Il régla un des petits suspenseurs qui protégeaient son corps adipeux de l’emprise de la pesanteur. Un sourire vint déformer sa bouche et plisser ses joues.
Quel dommage de perdre des hommes de cette valeur, se dit-il. Son sourire devint plus large. Il rit, à présent. Quel dommage d’être cruel ! Il hocha la tête. L’échec était, par définition, condamné. L’univers tout entier était ouvert à l’homme capable de prendre les décisions adéquates. Et il fallait forcer les lapins à se cacher dans leurs terriers. Sans cela, comment les dominer, comment les élever ? Les combattants, là-bas, étaient comme des abeilles harcelant et guidant les lapins. Et le Baron songea : L’existence est comme un bourdonnement très doux quand tant d’abeilles travaillent pour vous.
Derrière lui, une porte s’ouvrit. Le Baron jeta un coup d’œil rapide au reflet dans la baie avant de se retourner.
Piter de Vries entra, suivi d’Umman Kudu, le capitaine de la garde personnelle du Baron. Au-delà du seuil, il y avait des hommes, ses gardes. Ils arboraient cette expression de mouton soumis qu’ils avaient en sa présence.
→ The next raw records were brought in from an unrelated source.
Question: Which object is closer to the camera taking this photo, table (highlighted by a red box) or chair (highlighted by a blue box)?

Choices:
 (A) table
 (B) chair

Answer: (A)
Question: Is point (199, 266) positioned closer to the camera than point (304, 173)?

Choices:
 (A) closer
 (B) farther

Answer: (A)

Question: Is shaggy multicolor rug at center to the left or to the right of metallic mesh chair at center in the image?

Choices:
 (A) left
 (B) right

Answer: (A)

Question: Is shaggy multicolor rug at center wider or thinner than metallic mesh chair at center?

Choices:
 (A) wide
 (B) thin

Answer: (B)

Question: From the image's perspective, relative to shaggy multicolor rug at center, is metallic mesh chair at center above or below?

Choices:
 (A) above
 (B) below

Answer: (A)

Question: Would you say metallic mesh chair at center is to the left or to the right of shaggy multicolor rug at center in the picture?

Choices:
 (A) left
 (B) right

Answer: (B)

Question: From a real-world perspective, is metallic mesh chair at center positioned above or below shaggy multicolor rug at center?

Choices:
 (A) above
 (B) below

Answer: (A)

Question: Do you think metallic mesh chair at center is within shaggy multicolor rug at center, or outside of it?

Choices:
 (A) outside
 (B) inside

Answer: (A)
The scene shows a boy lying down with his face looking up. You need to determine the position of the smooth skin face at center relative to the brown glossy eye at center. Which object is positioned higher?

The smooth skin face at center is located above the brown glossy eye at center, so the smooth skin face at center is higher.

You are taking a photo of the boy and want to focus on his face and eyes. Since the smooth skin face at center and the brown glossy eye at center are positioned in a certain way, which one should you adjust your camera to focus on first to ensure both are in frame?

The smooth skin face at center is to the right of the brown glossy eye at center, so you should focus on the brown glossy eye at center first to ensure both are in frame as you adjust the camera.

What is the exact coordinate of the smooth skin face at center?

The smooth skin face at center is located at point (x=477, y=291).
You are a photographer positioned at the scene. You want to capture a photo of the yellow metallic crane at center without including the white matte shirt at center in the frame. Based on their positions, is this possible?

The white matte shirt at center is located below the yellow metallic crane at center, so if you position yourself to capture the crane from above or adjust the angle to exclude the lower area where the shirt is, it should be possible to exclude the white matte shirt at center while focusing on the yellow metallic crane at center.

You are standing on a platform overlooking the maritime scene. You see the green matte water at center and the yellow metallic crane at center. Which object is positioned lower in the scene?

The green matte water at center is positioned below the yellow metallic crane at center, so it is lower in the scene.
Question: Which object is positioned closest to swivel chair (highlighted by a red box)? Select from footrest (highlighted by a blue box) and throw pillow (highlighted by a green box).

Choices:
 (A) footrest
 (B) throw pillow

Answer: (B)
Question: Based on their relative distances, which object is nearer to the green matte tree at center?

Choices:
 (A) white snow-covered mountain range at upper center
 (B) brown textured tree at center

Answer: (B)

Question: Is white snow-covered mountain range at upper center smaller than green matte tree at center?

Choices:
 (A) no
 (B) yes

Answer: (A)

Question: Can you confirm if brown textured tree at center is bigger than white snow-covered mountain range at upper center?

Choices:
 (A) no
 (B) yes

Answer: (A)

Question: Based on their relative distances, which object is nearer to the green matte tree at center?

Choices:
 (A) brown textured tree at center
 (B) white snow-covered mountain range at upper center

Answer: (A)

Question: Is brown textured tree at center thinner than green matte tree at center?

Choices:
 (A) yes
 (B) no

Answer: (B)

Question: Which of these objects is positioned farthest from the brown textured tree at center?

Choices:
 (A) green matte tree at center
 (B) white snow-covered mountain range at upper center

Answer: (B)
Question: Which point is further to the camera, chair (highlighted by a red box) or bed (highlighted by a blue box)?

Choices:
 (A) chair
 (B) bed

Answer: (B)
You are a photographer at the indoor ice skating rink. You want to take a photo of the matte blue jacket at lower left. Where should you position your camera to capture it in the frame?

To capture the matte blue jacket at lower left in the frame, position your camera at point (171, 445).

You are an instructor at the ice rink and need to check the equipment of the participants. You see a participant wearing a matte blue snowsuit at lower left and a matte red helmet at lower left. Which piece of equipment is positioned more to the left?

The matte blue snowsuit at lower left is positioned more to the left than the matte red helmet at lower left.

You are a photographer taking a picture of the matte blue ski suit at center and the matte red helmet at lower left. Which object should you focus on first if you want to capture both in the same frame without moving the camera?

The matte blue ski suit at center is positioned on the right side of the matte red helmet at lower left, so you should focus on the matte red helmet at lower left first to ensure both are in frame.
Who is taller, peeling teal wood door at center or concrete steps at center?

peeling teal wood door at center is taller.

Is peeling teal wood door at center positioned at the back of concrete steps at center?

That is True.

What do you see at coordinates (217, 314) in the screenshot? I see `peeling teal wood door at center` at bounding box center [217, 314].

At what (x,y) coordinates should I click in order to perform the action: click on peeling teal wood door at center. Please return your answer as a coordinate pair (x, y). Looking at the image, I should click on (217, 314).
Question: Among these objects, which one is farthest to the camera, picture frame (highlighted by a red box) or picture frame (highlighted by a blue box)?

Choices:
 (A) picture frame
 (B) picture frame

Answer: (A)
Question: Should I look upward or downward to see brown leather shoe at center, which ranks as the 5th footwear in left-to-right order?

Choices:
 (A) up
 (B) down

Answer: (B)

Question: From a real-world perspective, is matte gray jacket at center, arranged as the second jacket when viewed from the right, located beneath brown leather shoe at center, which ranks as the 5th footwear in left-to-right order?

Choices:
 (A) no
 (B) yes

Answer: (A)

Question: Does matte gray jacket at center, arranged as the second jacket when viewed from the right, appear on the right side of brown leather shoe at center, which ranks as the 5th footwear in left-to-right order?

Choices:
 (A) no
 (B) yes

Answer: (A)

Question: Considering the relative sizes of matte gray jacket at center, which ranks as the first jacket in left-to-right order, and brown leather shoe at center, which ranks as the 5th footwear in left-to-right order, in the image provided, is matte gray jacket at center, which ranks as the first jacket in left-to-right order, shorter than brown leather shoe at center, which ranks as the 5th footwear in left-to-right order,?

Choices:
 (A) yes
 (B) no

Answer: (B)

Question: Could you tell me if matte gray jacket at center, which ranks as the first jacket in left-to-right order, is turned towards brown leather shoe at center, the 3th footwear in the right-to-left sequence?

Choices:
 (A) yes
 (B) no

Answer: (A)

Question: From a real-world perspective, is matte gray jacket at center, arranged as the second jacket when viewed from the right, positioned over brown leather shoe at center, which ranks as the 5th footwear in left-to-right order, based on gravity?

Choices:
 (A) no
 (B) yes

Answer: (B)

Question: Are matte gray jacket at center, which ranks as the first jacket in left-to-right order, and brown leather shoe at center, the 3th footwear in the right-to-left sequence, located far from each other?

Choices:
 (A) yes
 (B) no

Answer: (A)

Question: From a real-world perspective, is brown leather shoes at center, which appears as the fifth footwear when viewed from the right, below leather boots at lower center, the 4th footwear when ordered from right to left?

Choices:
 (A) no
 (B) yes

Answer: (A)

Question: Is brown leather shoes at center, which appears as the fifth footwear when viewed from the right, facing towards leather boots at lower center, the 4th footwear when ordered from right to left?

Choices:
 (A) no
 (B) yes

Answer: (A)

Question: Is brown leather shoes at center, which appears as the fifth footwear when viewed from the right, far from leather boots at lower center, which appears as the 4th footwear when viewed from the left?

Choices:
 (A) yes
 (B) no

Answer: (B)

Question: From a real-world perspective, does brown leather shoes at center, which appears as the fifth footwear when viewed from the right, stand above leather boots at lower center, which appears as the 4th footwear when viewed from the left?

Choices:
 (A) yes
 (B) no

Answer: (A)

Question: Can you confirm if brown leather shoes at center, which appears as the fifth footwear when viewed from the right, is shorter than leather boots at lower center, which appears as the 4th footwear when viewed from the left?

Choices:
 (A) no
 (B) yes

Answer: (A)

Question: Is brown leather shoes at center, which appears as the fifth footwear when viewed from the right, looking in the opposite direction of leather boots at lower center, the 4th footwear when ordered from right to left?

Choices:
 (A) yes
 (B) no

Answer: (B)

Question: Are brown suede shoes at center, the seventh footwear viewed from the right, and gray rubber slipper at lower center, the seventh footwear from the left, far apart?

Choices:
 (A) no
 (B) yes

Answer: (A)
Le Baron fit face à ses visiteurs.
Piter porta un doigt vers son front en une esquisse de salut moqueur. « Bonnes nouvelles, Mon seigneur. Les Sardaukars ont amené le Duc. »
« Bien sûr », grommela le Baron.
Il examinait le sombre masque de la vilenie sur le visage efféminé du Mentat. Et ses yeux, ces deux fentes bleues.
Bientôt, je devrai m’en débarasser. Bientôt, il ne me sera plus utile et il deviendra un danger positif. Néanmoins, tout d’abord, il faut que la population d’Arrakis en vienne à le haïr, afin d’accueillir plus tard mon cher Feyd-Rautha comme un sauveur.
Le Baron reporta son attention sur le capitaine des gardes, Umman Kudu. Des mâchoires nettes, les muscles faciaux, le menton comme la pointe d’une botte. Un homme dont les vices étaitn bien connus et en qui l’on pouvait avoir confiance.
« Tout d’abord, où est le traître qui me livre le Duc ? demanda le Baron. Il doit recevoir sa récompense. »
Piter pivota sur la pointe des pieds et fit un geste à l’attention des gardes.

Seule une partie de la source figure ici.